_RECORDED INFORMATION_.

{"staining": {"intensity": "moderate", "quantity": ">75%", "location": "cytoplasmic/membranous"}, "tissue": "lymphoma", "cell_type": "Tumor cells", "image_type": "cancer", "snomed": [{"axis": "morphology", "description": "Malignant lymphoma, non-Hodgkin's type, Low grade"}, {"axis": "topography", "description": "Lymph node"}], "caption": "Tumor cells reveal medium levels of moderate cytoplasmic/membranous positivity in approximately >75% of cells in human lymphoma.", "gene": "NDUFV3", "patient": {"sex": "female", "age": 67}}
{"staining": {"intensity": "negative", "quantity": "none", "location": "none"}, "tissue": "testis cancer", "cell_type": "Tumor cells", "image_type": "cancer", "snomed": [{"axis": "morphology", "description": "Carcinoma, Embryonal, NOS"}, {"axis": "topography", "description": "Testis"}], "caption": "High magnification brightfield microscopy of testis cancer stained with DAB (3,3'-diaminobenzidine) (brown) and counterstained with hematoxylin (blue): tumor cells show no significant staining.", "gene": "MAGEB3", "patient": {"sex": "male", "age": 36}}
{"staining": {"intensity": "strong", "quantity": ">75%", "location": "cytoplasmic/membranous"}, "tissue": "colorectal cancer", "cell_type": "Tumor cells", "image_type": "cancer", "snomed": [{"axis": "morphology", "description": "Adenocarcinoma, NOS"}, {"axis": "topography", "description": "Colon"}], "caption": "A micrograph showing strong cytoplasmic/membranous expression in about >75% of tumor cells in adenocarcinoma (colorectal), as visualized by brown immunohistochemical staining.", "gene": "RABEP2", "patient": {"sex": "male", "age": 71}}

_PROBLEM TO SOLVE_. Retype exactly the lines from the one containing "magnification brightfield microscopy" through the end of the data. Add nothing.

_OUTPUT BELOW_.
{"staining": {"intensity": "negative", "quantity": "none", "location": "none"}, "tissue": "testis cancer", "cell_type": "Tumor cells", "image_type": "cancer", "snomed": [{"axis": "morphology", "description": "Carcinoma, Embryonal, NOS"}, {"axis": "topography", "description": "Testis"}], "caption": "High magnification brightfield microscopy of testis cancer stained with DAB (3,3'-diaminobenzidine) (brown) and counterstained with hematoxylin (blue): tumor cells show no significant staining.", "gene": "MAGEB3", "patient": {"sex": "male", "age": 36}}
{"staining": {"intensity": "strong", "quantity": ">75%", "location": "cytoplasmic/membranous"}, "tissue": "colorectal cancer", "cell_type": "Tumor cells", "image_type": "cancer", "snomed": [{"axis": "morphology", "description": "Adenocarcinoma, NOS"}, {"axis": "topography", "description": "Colon"}], "caption": "A micrograph showing strong cytoplasmic/membranous expression in about >75% of tumor cells in adenocarcinoma (colorectal), as visualized by brown immunohistochemical staining.", "gene": "RABEP2", "patient": {"sex": "male", "age": 71}}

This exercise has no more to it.